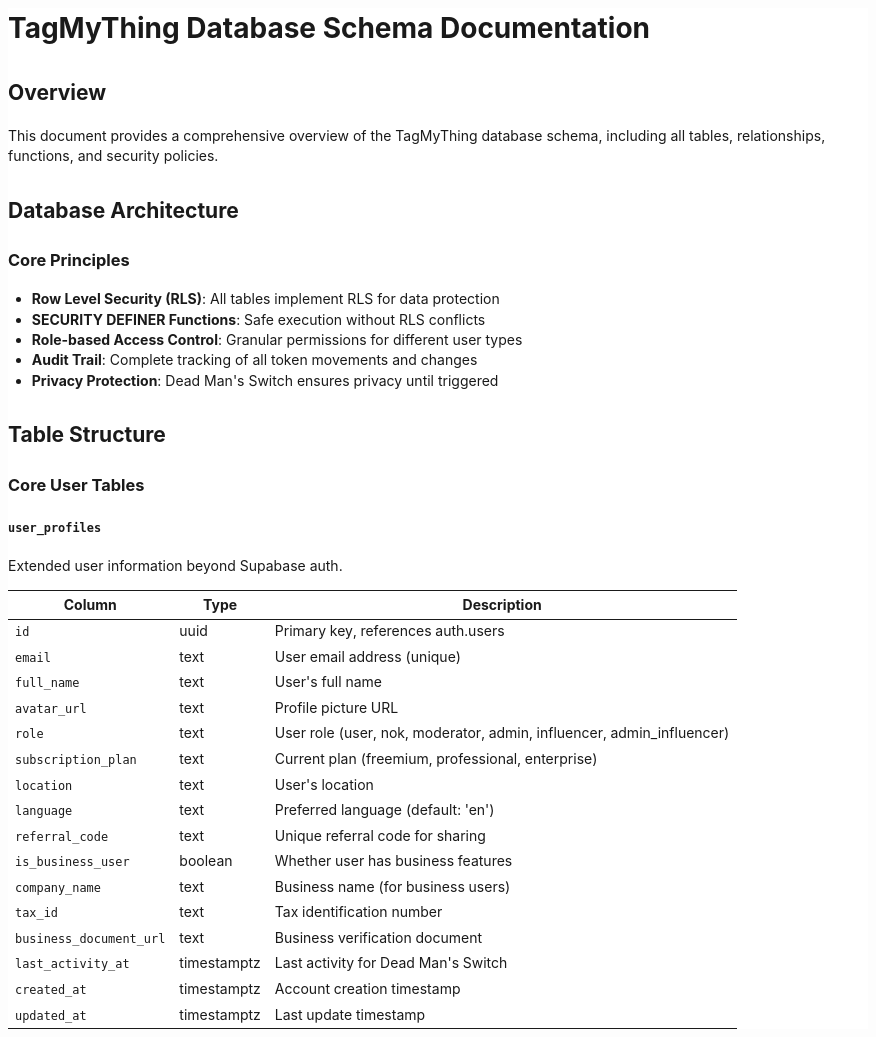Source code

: # TagMyThing Database Schema Documentation

## Overview
This document provides a comprehensive overview of the TagMyThing database schema, including all tables, relationships, functions, and security policies.

## Database Architecture

### Core Principles
- **Row Level Security (RLS)**: All tables implement RLS for data protection
- **SECURITY DEFINER Functions**: Safe execution without RLS conflicts
- **Role-based Access Control**: Granular permissions for different user types
- **Audit Trail**: Complete tracking of all token movements and changes
- **Privacy Protection**: Dead Man's Switch ensures privacy until triggered

## Table Structure

### Core User Tables

#### `user_profiles`
Extended user information beyond Supabase auth.

| Column | Type | Description |
|--------|------|-------------|
| `id` | uuid | Primary key, references auth.users |
| `email` | text | User email address (unique) |
| `full_name` | text | User's full name |
| `avatar_url` | text | Profile picture URL |
| `role` | text | User role (user, nok, moderator, admin, influencer, admin_influencer) |
| `subscription_plan` | text | Current plan (freemium, professional, enterprise) |
| `location` | text | User's location |
| `language` | text | Preferred language (default: 'en') |
| `referral_code` | text | Unique referral code for sharing |
| `is_business_user` | boolean | Whether user has business features |
| `company_name` | text | Business name (for business users) |
| `tax_id` | text | Tax identification number |
| `business_document_url` | text | Business verification document |
| `last_activity_at` | timestamptz | Last activity for Dead Man's Switch |
| `created_at` | timestamptz | Account creation timestamp |
| `updated_at` | timestamptz | Last update timestamp |
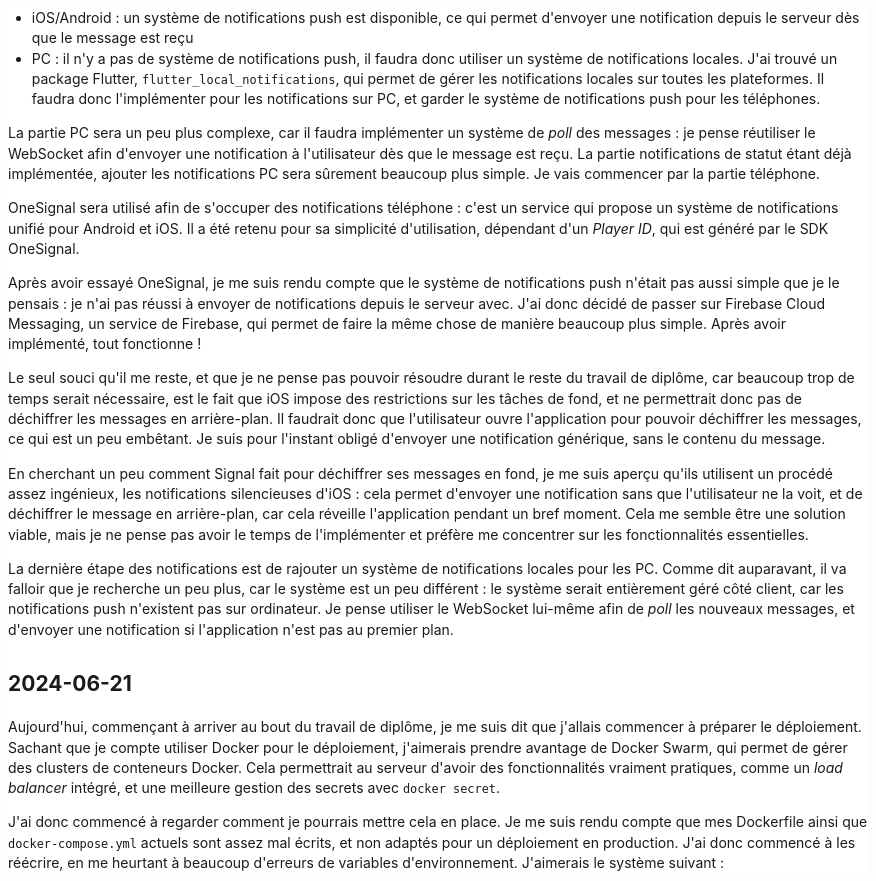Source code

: - iOS/Android : un système de notifications push est disponible, ce qui permet d'envoyer une notification depuis le serveur dès que le message est reçu
- PC : il n'y a pas de système de notifications push, il faudra donc utiliser un système de notifications locales. J'ai trouvé un package Flutter, `flutter_local_notifications`, qui permet de gérer les notifications locales sur toutes les plateformes. Il faudra donc l'implémenter pour les notifications sur PC, et garder le système de notifications push pour les téléphones.

La partie PC sera un peu plus complexe, car il faudra implémenter un système de *poll* des messages : je pense réutiliser le WebSocket afin d'envoyer une notification à l'utilisateur dès que le message est reçu. La partie notifications de statut étant déjà implémentée, ajouter les notifications PC sera sûrement beaucoup plus simple. Je vais commencer par la partie téléphone.

OneSignal sera utilisé afin de s'occuper des notifications téléphone : c'est un service qui propose un système de notifications unifié pour Android et iOS. Il a été retenu pour sa simplicité d'utilisation, dépendant d'un *Player ID*, qui est généré par le SDK OneSignal.

Après avoir essayé OneSignal, je me suis rendu compte que le système de notifications push n'était pas aussi simple que je le pensais : je n'ai pas réussi à envoyer de notifications depuis le serveur avec. J'ai donc décidé de passer sur Firebase Cloud Messaging, un service de Firebase, qui permet de faire la même chose de manière beaucoup plus simple. Après avoir implémenté, tout fonctionne !

Le seul souci qu'il me reste, et que je ne pense pas pouvoir résoudre durant le reste du travail de diplôme, car beaucoup trop de temps serait nécessaire, est le fait que iOS impose des restrictions sur les tâches de fond, et ne permettrait donc pas de déchiffrer les messages en arrière-plan. Il faudrait donc que l'utilisateur ouvre l'application pour pouvoir déchiffrer les messages, ce qui est un peu embêtant. Je suis pour l'instant obligé d'envoyer une notification générique, sans le contenu du message.

En cherchant un peu comment Signal fait pour déchiffrer ses messages en fond, je me suis aperçu qu'ils utilisent un procédé assez ingénieux, les notifications silencieuses d'iOS : cela permet d'envoyer une notification sans que l'utilisateur ne la voit, et de déchiffrer le message en arrière-plan, car cela réveille l'application pendant un bref moment. Cela me semble être une solution viable, mais je ne pense pas avoir le temps de l'implémenter et préfère me concentrer sur les fonctionnalités essentielles.

La dernière étape des notifications est de rajouter un système de notifications locales pour les PC. Comme dit auparavant, il va falloir que je recherche un peu plus, car le système est un peu différent : le système serait entièrement géré côté client, car les notifications push n'existent pas sur ordinateur. Je pense utiliser le WebSocket lui-même afin de *poll* les nouveaux messages, et d'envoyer une notification si l'application n'est pas au premier plan.

## 2024-06-21

Aujourd'hui, commençant à arriver au bout du travail de diplôme, je me suis dit que j'allais commencer à préparer le déploiement. Sachant que je compte utiliser Docker pour le déploiement, j'aimerais prendre avantage de Docker Swarm, qui permet de gérer des clusters de conteneurs Docker. Cela permettrait au serveur d'avoir des fonctionnalités vraiment pratiques, comme un *load balancer* intégré, et une meilleure gestion des secrets avec `docker secret`.

J'ai donc commencé à regarder comment je pourrais mettre cela en place. Je me suis rendu compte que mes Dockerfile ainsi que `docker-compose.yml` actuels sont assez mal écrits, et non adaptés pour un déploiement en production. J'ai donc commencé à les réécrire, en me heurtant à beaucoup d'erreurs de variables d'environnement. J'aimerais le système suivant :

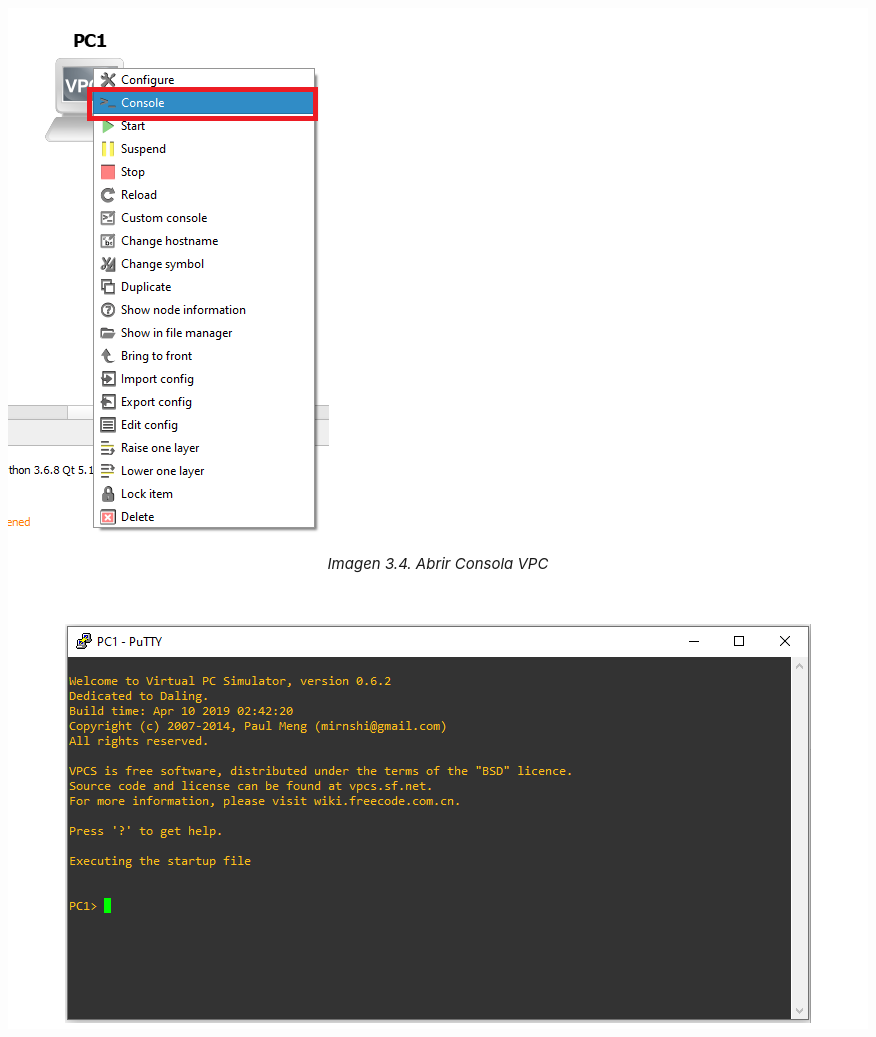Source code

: ![Imagen 3.4. Abrir Consola VPC](./Images/Rafael/VPCS/4.AbrirConsoleVPC.png)

</div>

<p align="center" style="font-size: 15px; font-style: italic;">Imagen 3.4. Abrir Consola VPC</p>

<br>

<div align="center">

![Imagen 3.5. Consola VPC](./Images/Rafael/VPCS/5.ConsoleVPC.png)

────

What you will do: Rewrite the material with every "Dead Man's Switch" changed to "Inactivity Switch" and nothing else altered, leaving the pictures out.

Written response:
Source code

: # TagMyThing Database Schema Documentation

## Overview
This document provides a comprehensive overview of the TagMyThing database schema, including all tables, relationships, functions, and security policies.

## Database Architecture

### Core Principles
- **Row Level Security (RLS)**: All tables implement RLS for data protection
- **SECURITY DEFINER Functions**: Safe execution without RLS conflicts
- **Role-based Access Control**: Granular permissions for different user types
- **Audit Trail**: Complete tracking of all token movements and changes
- **Privacy Protection**: Inactivity Switch ensures privacy until triggered

## Table Structure

### Core User Tables

#### `user_profiles`
Extended user information beyond Supabase auth.

| Column | Type | Description |
|--------|------|-------------|
| `id` | uuid | Primary key, references auth.users |
| `email` | text | User email address (unique) |
| `full_name` | text | User's full name |
| `avatar_url` | text | Profile picture URL |
| `role` | text | User role (user, nok, moderator, admin, influencer, admin_influencer) |
| `subscription_plan` | text | Current plan (freemium, professional, enterprise) |
| `location` | text | User's location |
| `language` | text | Preferred language (default: 'en') |
| `referral_code` | text | Unique referral code for sharing |
| `is_business_user` | boolean | Whether user has business features |
| `company_name` | text | Business name (for business users) |
| `tax_id` | text | Tax identification number |
| `business_document_url` | text | Business verification document |
| `last_activity_at` | timestamptz | Last activity for Inactivity Switch |
| `created_at` | timestamptz | Account creation timestamp |
| `updated_at` | timestamptz | Last update timestamp |
Source code

: - iOS/Android : un système de notifications push est disponible, ce qui permet d'envoyer une notification depuis le serveur dès que le message est reçu
- PC : il n'y a pas de système de notifications push, il faudra donc utiliser un système de notifications locales. J'ai trouvé un package Flutter, `flutter_local_notifications`, qui permet de gérer les notifications locales sur toutes les plateformes. Il faudra donc l'implémenter pour les notifications sur PC, et garder le système de notifications push pour les téléphones.

La partie PC sera un peu plus complexe, car il faudra implémenter un système de *poll* des messages : je pense réutiliser le WebSocket afin d'envoyer une notification à l'utilisateur dès que le message est reçu. La partie notifications de statut étant déjà implémentée, ajouter les notifications PC sera sûrement beaucoup plus simple. Je vais commencer par la partie téléphone.

OneSignal sera utilisé afin de s'occuper des notifications téléphone : c'est un service qui propose un système de notifications unifié pour Android et iOS. Il a été retenu pour sa simplicité d'utilisation, dépendant d'un *Player ID*, qui est généré par le SDK OneSignal.

Après avoir essayé OneSignal, je me suis rendu compte que le système de notifications push n'était pas aussi simple que je le pensais : je n'ai pas réussi à envoyer de notifications depuis le serveur avec. J'ai donc décidé de passer sur Firebase Cloud Messaging, un service de Firebase, qui permet de faire la même chose de manière beaucoup plus simple. Après avoir implémenté, tout fonctionne !

Le seul souci qu'il me reste, et que je ne pense pas pouvoir résoudre durant le reste du travail de diplôme, car beaucoup trop de temps serait nécessaire, est le fait que iOS impose des restrictions sur les tâches de fond, et ne permettrait donc pas de déchiffrer les messages en arrière-plan. Il faudrait donc que l'utilisateur ouvre l'application pour pouvoir déchiffrer les messages, ce qui est un peu embêtant. Je suis pour l'instant obligé d'envoyer une notification générique, sans le contenu du message.

En cherchant un peu comment Signal fait pour déchiffrer ses messages en fond, je me suis aperçu qu'ils utilisent un procédé assez ingénieux, les notifications silencieuses d'iOS : cela permet d'envoyer une notification sans que l'utilisateur ne la voit, et de déchiffrer le message en arrière-plan, car cela réveille l'application pendant un bref moment. Cela me semble être une solution viable, mais je ne pense pas avoir le temps de l'implémenter et préfère me concentrer sur les fonctionnalités essentielles.

La dernière étape des notifications est de rajouter un système de notifications locales pour les PC. Comme dit auparavant, il va falloir que je recherche un peu plus, car le système est un peu différent : le système serait entièrement géré côté client, car les notifications push n'existent pas sur ordinateur. Je pense utiliser le WebSocket lui-même afin de *poll* les nouveaux messages, et d'envoyer une notification si l'application n'est pas au premier plan.

## 2024-06-21

Aujourd'hui, commençant à arriver au bout du travail de diplôme, je me suis dit que j'allais commencer à préparer le déploiement. Sachant que je compte utiliser Docker pour le déploiement, j'aimerais prendre avantage de Docker Swarm, qui permet de gérer des clusters de conteneurs Docker. Cela permettrait au serveur d'avoir des fonctionnalités vraiment pratiques, comme un *load balancer* intégré, et une meilleure gestion des secrets avec `docker secret`.

J'ai donc commencé à regarder comment je pourrais mettre cela en place. Je me suis rendu compte que mes Dockerfile ainsi que `docker-compose.yml` actuels sont assez mal écrits, et non adaptés pour un déploiement en production. J'ai donc commencé à les réécrire, en me heurtant à beaucoup d'erreurs de variables d'environnement. J'aimerais le système suivant :

Source code

: ![Imagen 3.4. Abrir Consola VPC](./Images/Rafael/VPCS/4.AbrirConsoleVPC.png)

</div>

<p align="center" style="font-size: 15px; font-style: italic;">Imagen 3.4. Abrir Consola VPC</p>

<br>

<div align="center">

![Imagen 3.5. Consola VPC](./Images/Rafael/VPCS/5.ConsoleVPC.png)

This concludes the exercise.